▶ **EXERCISE PROMPT**:
Go through the listing that follows and write it out exactly. Drop the pictures.

RECORDS FOR THIS EXERCISE section start

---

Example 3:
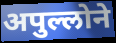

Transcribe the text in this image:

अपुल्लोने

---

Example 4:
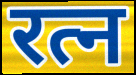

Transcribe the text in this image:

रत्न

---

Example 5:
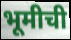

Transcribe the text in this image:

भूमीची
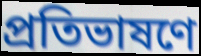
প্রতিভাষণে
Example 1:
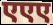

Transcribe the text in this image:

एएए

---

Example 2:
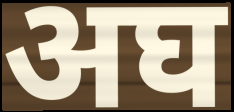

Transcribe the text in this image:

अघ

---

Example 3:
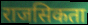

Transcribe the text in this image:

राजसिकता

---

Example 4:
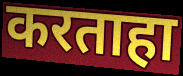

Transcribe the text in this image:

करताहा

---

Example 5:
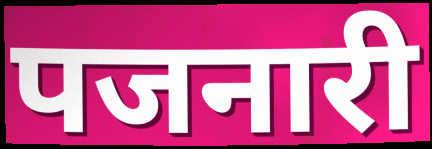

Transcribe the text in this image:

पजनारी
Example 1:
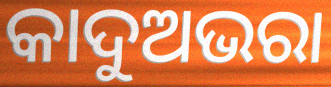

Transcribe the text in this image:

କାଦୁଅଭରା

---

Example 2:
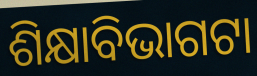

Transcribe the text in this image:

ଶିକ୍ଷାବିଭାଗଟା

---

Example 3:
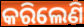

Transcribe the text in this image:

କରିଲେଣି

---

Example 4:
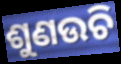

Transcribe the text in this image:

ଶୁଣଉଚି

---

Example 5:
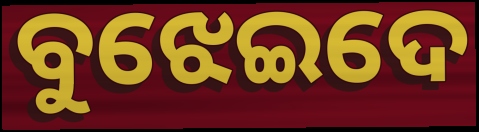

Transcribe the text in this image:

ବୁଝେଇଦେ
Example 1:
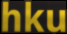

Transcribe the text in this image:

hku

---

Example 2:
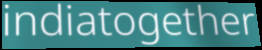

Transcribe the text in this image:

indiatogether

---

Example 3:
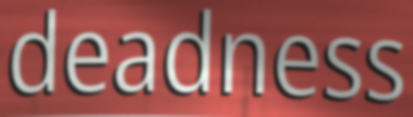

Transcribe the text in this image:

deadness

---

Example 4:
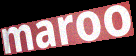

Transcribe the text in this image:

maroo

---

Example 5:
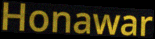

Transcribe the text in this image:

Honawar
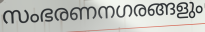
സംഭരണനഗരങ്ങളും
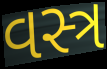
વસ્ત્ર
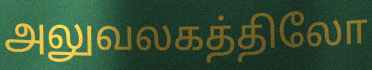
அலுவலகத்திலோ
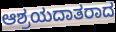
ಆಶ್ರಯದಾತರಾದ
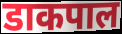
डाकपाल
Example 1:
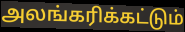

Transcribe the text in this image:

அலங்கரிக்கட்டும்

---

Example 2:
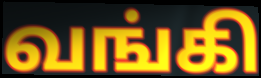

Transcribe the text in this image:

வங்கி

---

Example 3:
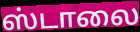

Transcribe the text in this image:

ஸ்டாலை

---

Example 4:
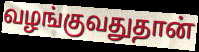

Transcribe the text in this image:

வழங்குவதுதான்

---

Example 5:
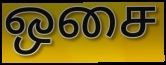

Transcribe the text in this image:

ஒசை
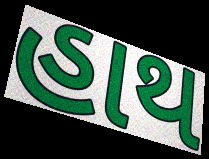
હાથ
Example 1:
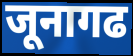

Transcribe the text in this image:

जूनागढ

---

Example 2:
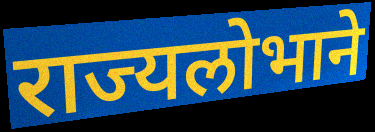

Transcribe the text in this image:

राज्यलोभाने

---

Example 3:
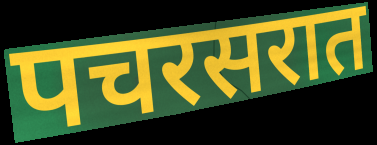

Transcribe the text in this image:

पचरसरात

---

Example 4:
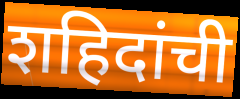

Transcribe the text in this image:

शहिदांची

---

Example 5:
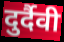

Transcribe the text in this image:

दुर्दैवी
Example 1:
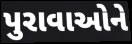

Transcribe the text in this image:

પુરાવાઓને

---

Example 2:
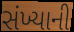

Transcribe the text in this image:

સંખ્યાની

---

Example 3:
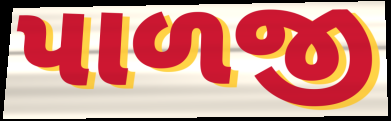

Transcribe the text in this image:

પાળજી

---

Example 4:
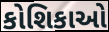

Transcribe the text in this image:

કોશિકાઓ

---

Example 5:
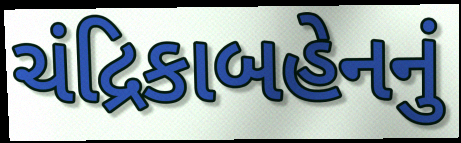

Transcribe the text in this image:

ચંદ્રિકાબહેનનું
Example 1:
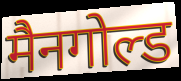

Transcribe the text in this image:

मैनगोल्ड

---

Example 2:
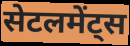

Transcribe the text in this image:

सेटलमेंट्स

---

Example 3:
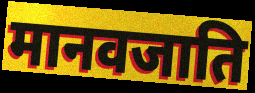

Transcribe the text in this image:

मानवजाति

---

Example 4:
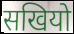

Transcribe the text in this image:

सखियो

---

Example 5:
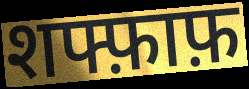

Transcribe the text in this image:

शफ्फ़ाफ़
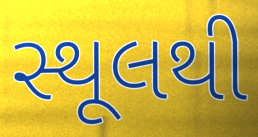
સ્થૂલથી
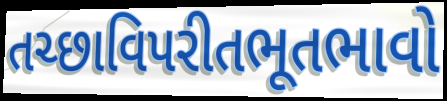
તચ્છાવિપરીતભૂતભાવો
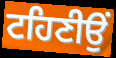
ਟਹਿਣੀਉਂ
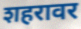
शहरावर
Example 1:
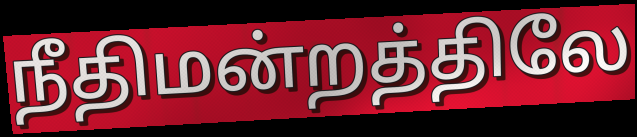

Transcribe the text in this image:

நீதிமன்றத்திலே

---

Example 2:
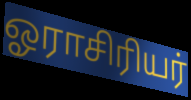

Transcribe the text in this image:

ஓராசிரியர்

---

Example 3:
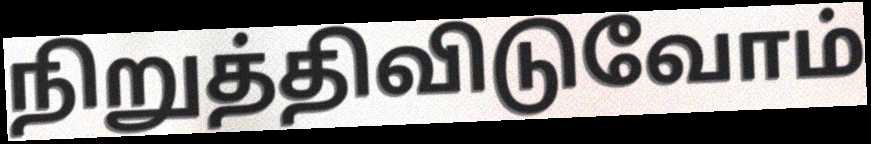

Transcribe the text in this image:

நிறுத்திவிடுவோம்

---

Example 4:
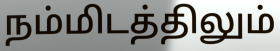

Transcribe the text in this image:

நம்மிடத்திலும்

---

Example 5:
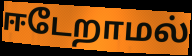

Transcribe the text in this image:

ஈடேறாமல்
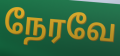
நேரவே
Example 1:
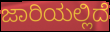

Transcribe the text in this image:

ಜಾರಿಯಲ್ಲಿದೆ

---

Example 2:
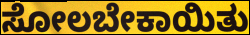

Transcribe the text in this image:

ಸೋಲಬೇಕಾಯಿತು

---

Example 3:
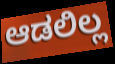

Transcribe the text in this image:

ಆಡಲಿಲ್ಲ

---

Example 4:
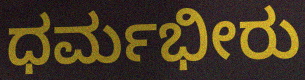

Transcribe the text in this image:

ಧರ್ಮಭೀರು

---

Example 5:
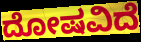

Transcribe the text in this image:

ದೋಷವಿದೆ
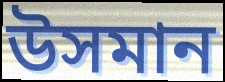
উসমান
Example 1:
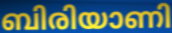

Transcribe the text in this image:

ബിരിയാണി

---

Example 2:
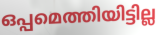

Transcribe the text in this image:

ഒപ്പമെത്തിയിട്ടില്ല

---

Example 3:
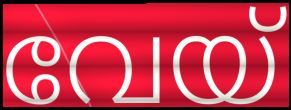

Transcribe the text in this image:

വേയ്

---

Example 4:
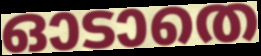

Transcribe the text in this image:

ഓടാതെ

RECORDS FOR THIS EXERCISE section end

▶ **PROBLEM SOLUTION**:
---

Example 3:

Transcribe the text in this image:

अपुल्लोने

---

Example 4:

Transcribe the text in this image:

रत्न

---

Example 5:

Transcribe the text in this image:

भूमीची
প্রতিভাষণে
Example 1:

Transcribe the text in this image:

एएए

---

Example 2:

Transcribe the text in this image:

अघ

---

Example 3:

Transcribe the text in this image:

राजसिकता

---

Example 4:

Transcribe the text in this image:

करताहा

---

Example 5:

Transcribe the text in this image:

पजनारी
Example 1:

Transcribe the text in this image:

କାଦୁଅଭରା

---

Example 2:

Transcribe the text in this image:

ଶିକ୍ଷାବିଭାଗଟା

---

Example 3:

Transcribe the text in this image:

କରିଲେଣି

---

Example 4:

Transcribe the text in this image:

ଶୁଣଉଚି

---

Example 5:

Transcribe the text in this image:

ବୁଝେଇଦେ
Example 1:

Transcribe the text in this image:

hku

---

Example 2:

Transcribe the text in this image:

indiatogether

---

Example 3:

Transcribe the text in this image:

deadness

---

Example 4:

Transcribe the text in this image:

maroo

---

Example 5:

Transcribe the text in this image:

Honawar
സംഭരണനഗരങ്ങളും
વસ્ત્ર
அலுவலகத்திலோ
ಆಶ್ರಯದಾತರಾದ
डाकपाल
Example 1:

Transcribe the text in this image:

அலங்கரிக்கட்டும்

---

Example 2:

Transcribe the text in this image:

வங்கி

---

Example 3:

Transcribe the text in this image:

ஸ்டாலை

---

Example 4:

Transcribe the text in this image:

வழங்குவதுதான்

---

Example 5:

Transcribe the text in this image:

ஒசை
હાથ
Example 1:

Transcribe the text in this image:

जूनागढ

---

Example 2:

Transcribe the text in this image:

राज्यलोभाने

---

Example 3:

Transcribe the text in this image:

पचरसरात

---

Example 4:

Transcribe the text in this image:

शहिदांची

---

Example 5:

Transcribe the text in this image:

दुर्दैवी
Example 1:

Transcribe the text in this image:

પુરાવાઓને

---

Example 2:

Transcribe the text in this image:

સંખ્યાની

---

Example 3:

Transcribe the text in this image:

પાળજી

---

Example 4:

Transcribe the text in this image:

કોશિકાઓ

---

Example 5:

Transcribe the text in this image:

ચંદ્રિકાબહેનનું
Example 1:

Transcribe the text in this image:

मैनगोल्ड

---

Example 2:

Transcribe the text in this image:

सेटलमेंट्स

---

Example 3:

Transcribe the text in this image:

मानवजाति

---

Example 4:

Transcribe the text in this image:

सखियो

---

Example 5:

Transcribe the text in this image:

शफ्फ़ाफ़
સ્થૂલથી
તચ્છાવિપરીતભૂતભાવો
ਟਹਿਣੀਉਂ
शहरावर
Example 1:

Transcribe the text in this image:

நீதிமன்றத்திலே

---

Example 2:

Transcribe the text in this image:

ஓராசிரியர்

---

Example 3:

Transcribe the text in this image:

நிறுத்திவிடுவோம்

---

Example 4:

Transcribe the text in this image:

நம்மிடத்திலும்

---

Example 5:

Transcribe the text in this image:

ஈடேறாமல்
நேரவே
Example 1:

Transcribe the text in this image:

ಜಾರಿಯಲ್ಲಿದೆ

---

Example 2:

Transcribe the text in this image:

ಸೋಲಬೇಕಾಯಿತು

---

Example 3:

Transcribe the text in this image:

ಆಡಲಿಲ್ಲ

---

Example 4:

Transcribe the text in this image:

ಧರ್ಮಭೀರು

---

Example 5:

Transcribe the text in this image:

ದೋಷವಿದೆ
উসমান
Example 1:

Transcribe the text in this image:

ബിരിയാണി

---

Example 2:

Transcribe the text in this image:

ഒപ്പമെത്തിയിട്ടില്ല

---

Example 3:

Transcribe the text in this image:

വേയ്

---

Example 4:

Transcribe the text in this image:

ഓടാതെ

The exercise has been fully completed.